A team of government and university scientists are helping to protect Canada’s forests from invasive species through the use of state-of-the-art portable DNA-reading tools. The handheld devices are used in biosurveillance, the detecting and tracking of invasive species so as to eliminate them before they become established.
“We have a portable device that we are using now that can take a (DNA) sample on the spot like an insect egg or larvae and within hours you get an answer,” said Richard Hamelin, a professor of forestry at the University of British Columbia, to the Vancouver Sun.
The new technology is part of an $8.6 million project funded by the Canadian Food Inspection Agency (CFIA), Genome BC, Genome Quebec, Natural Resources Canada (NRCan) and FPInnovations, a non-profit research organization for the Canadian forestry industry. The project is focused on protecting Canada’s forests and its forestry industry from increasingly damaging scourges such as the longhorned beetle, Dutch elm disease, sudden oak death and the Asian gypsy moth.
“One of the challenges is that invasive species can arrive by various pathways including on wood products and live plants, through global transport pathways and by natural dispersal across borders,” says Dr. Richard Hamelin, Professor in the Department of Forest and Conservation Science at the University of British Columbia in a statement. “The best way to fight them is through early detection via biosurveillance so they can be eliminated before they become established.”
Awarded through Genome Canada’s 2015 Large-Scale Applied Research Project Competition, the BioSurveillance of Alien Forest Enemies (BioSAFE) project aims to create tools for fast and accurate genetic testing so that inspection agents can formally identify shipment goods that contain invasive species.
“The faster the better,” said Hamelin. “When eggs sacs or (potential) pathogens are found on imported material such as nursery plants or ships arriving at port, there is threat, but delays cost money.”
Already well established in Ontario and Quebec, the gypsy moth larvae are known to feast on 500 varieties of trees and plants and are considered a major destructive pest of hardwood trees, along with causing severe damage to blueberry, hazelnut and other cash crops. The long-horned beetle is also a serious hardwood pest. First identified in Canada in 2003, the insect is thought to have arrived in packaging materials used in shipping from China.
Canadian forestry is a $33-billion a year industry – in British Columbia alone, forestry makes up 30 per cent of the province’s exports, with almost 60 per cent of the province classified as forest land. The BioSAFE team expects its work to generate at least $3 billion annually in economic impacts for Canada.
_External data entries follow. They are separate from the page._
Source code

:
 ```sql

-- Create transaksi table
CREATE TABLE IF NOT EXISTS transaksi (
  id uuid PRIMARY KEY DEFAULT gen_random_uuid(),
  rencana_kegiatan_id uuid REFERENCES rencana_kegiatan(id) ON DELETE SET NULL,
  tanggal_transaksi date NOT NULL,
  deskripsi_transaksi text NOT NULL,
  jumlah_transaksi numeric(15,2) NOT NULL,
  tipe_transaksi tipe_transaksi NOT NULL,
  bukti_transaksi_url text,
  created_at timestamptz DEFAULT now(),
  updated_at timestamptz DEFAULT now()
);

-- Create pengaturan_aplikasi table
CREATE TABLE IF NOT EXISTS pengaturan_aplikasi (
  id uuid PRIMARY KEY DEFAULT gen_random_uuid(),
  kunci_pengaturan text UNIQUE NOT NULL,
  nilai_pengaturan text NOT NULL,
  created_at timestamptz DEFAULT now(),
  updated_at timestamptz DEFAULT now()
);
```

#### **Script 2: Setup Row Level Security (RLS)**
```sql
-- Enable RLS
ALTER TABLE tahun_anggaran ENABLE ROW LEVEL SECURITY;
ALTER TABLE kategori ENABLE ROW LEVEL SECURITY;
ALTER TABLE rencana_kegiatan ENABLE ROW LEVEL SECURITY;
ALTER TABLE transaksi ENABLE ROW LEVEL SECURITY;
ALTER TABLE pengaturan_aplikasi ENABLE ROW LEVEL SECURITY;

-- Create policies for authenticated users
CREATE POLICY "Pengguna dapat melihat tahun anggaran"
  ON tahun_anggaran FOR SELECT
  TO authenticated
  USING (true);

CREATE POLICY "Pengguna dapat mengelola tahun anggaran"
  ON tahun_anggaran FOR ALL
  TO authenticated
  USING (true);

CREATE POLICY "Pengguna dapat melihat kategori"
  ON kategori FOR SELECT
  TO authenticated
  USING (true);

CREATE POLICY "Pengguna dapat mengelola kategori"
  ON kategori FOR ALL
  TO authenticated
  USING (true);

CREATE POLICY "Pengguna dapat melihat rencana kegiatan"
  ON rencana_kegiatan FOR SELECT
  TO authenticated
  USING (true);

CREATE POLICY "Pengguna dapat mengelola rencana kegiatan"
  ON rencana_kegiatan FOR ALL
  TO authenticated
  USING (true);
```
“This pioneering approach takes full advantage of the remarkable technological advances in genomics and data science to speed up and improve decision-making to inform mitigation and management of invasive species,” says Dr. Catalina Lopez-Correa, Chief Scientific Officer and Vice President, Sector Development at Genome BC. “The partnership with CFIA, NRCan and FPInnovations means that this research will move out of the laboratory to where it is most needed.”